(Saved data entries)
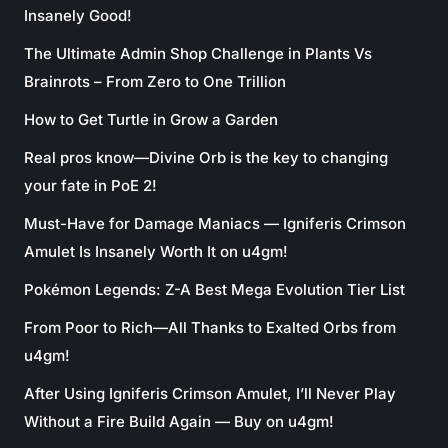
Insanely Good!
The Ultimate Admin Shop Challenge in Plants Vs
Brainrots – From Zero to One Trillion
How to Get Turtle in Grow a Garden
Real pros know—Divine Orb is the key to changing
your fate in PoE 2!
Must-Have for Damage Maniacs — Igniferis Crimson
Amulet Is Insanely Worth It on u4gm!
Pokémon Legends: Z-A Best Mega Evolution Tier List
From Poor to Rich—All Thanks to Exalted Orbs from
u4gm!
After Using Igniferis Crimson Amulet, I’ll Never Play
Without a Fire Build Again — Buy on u4gm!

__Task brief__
Swap every "u4gm" in the material for "the shop", changing nothing else, and leave out the pictures.

__Finished task__
Insanely Good!
The Ultimate Admin Shop Challenge in Plants Vs
Brainrots – From Zero to One Trillion
How to Get Turtle in Grow a Garden
Real pros know—Divine Orb is the key to changing
your fate in PoE 2!
Must-Have for Damage Maniacs — Igniferis Crimson
Amulet Is Insanely Worth It on the shop!
Pokémon Legends: Z-A Best Mega Evolution Tier List
From Poor to Rich—All Thanks to Exalted Orbs from
the shop!
After Using Igniferis Crimson Amulet, I’ll Never Play
Without a Fire Build Again — Buy on the shop!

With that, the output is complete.